道道914号を使った半島一周は基本的に可能ですが、半島先端部に一部狭路区間があります。全長7m・全幅2.2m前後のキャブコンタイプなら走行できますが、対向車とのすれ違いに注意が必要です。余裕がなければ神威岬・島武意海岸の各スポットへの往復だけでも十分楽しめます。
神威岬の駐車場に大型キャンピングカーは停められますか?
停められます。神威岬の駐車場は平面のみで立体駐車場はないため、高さ制限を気にせず駐車できます。ただし夏季の早い時間帯に満車になりやすく、大型車用スペースは数が限られます。午前8時前の到着を目安にしてください。
ウニ丼はいつ食べられますか?予約は必要ですか?
積丹のウニ丼は例年6月上旬〜8月下旬が旬の時期です。多くの食堂は予約不要ですが、人気店は開店前から行列ができる場合があります。売り切れ次第終了の店舗も多いため、11時前後の早め訪問が安心です。シーズン外(9月以降)は提供していない店も増えます。
積丹半島でキャンピングカーの給水はどこでできますか?
道の駅オスコイ!かもえない(古平町)と道の駅スペース・アップルよいち(余市町)が給水のベースになります。RVパークに宿泊する場合は施設内での給水が可能です。半島の中心部(積丹町美国地区)では給水場所が限られるため、出発前に十分量を確保しておくことを勧めます。
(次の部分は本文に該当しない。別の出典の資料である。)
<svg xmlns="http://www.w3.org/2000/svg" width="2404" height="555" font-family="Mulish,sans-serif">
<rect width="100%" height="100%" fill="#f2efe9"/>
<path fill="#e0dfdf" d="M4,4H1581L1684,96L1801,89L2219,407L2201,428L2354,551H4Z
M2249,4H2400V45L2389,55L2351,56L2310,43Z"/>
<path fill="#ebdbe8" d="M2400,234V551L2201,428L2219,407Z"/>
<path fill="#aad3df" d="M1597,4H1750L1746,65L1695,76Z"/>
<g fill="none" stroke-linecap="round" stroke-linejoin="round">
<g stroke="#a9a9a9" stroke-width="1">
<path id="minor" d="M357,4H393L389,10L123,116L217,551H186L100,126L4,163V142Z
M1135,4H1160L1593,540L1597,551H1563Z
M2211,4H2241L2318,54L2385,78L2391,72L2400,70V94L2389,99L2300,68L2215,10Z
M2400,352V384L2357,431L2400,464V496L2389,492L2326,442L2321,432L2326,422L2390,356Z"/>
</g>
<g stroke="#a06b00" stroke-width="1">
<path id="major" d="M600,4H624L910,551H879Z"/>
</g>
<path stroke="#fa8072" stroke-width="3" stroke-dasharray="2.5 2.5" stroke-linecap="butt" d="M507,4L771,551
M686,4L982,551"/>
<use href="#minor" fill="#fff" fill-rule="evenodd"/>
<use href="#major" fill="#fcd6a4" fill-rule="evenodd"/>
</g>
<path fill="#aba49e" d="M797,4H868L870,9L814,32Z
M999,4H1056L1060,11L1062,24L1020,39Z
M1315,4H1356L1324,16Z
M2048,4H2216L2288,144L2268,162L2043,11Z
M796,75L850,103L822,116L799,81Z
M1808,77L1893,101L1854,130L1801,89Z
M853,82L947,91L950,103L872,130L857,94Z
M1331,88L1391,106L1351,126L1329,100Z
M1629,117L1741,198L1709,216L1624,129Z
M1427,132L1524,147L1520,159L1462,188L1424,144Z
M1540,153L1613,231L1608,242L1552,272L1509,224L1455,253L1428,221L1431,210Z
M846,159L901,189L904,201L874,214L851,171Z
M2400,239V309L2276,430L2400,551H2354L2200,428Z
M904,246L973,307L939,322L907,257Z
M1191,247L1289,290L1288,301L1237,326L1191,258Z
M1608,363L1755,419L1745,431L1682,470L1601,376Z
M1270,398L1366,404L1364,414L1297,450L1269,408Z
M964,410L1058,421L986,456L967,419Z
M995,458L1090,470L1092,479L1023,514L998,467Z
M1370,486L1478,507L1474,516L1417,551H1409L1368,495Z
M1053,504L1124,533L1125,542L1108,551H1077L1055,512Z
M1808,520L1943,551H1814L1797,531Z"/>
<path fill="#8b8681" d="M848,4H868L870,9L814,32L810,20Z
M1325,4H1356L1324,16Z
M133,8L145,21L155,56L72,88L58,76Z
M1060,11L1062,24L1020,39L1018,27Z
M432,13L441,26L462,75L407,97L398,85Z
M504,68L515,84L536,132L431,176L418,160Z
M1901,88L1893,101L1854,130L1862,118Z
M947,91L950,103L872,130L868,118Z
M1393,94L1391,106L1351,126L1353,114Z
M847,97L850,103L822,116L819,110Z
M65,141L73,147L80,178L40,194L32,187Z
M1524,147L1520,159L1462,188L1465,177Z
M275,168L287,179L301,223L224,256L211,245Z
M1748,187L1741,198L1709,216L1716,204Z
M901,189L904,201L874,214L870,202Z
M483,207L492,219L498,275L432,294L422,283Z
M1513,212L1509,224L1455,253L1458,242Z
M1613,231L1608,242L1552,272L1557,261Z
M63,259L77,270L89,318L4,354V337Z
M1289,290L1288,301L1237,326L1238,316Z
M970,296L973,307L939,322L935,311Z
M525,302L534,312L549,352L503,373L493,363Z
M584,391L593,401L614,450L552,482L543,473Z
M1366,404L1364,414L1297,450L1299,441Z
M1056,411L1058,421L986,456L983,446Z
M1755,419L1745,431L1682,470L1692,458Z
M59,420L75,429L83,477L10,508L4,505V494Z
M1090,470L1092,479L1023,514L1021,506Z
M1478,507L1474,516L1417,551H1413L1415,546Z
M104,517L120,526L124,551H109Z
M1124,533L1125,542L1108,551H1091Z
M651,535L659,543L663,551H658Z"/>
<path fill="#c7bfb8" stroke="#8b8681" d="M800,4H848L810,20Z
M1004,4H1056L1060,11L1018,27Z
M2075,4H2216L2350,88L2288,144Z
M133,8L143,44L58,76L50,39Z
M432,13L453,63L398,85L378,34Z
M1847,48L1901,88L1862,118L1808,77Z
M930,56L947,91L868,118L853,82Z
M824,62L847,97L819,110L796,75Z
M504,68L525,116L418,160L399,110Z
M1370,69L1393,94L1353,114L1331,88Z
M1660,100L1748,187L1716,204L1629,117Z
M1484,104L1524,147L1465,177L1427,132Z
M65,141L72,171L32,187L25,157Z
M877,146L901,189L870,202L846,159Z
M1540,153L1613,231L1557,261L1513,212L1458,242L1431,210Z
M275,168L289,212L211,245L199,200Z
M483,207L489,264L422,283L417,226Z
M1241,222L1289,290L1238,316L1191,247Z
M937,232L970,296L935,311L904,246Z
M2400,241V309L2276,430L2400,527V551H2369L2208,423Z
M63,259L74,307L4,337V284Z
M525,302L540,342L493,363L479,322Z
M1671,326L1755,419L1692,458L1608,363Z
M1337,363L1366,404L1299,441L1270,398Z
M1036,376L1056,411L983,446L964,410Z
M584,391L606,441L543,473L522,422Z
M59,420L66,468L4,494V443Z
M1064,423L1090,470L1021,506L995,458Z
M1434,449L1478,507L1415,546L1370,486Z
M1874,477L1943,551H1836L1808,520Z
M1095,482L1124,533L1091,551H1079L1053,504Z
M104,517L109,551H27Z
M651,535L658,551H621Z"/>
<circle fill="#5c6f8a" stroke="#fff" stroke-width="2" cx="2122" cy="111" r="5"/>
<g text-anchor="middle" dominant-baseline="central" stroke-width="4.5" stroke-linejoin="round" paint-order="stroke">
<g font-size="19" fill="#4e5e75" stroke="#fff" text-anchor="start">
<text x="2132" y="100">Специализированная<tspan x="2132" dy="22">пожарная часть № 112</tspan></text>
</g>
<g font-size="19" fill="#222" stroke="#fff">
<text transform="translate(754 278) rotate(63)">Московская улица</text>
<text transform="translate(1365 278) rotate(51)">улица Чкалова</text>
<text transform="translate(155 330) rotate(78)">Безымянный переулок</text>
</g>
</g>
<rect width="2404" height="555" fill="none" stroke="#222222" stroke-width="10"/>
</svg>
新千歳空港からキャンピングカーをレンタルして積丹まで行けますか?
行けます。新千歳空港を拠点にしたレンタルキャンピングカー会社があり、初日に余市・ニッカウヰスキーへ立ち寄り、2日目に積丹を観光するプランが人気です。新千歳空港から積丹まで高速道路経由で約2時間。2〜3泊のスケジュールで積丹を満喫できます。
積丹旅行中に洗車・汚物処理はどこでできますか?
コインランドリーは余市町の市街地にあります。カセットトイレの汚物処理は、RVパークの処理設備を利用するのが基本です。積丹半島内には専用のダンプステーションは確認されていないため、余市・小樽方面に戻るタイミングで処理することになります。旅程に余裕を持って計画してください。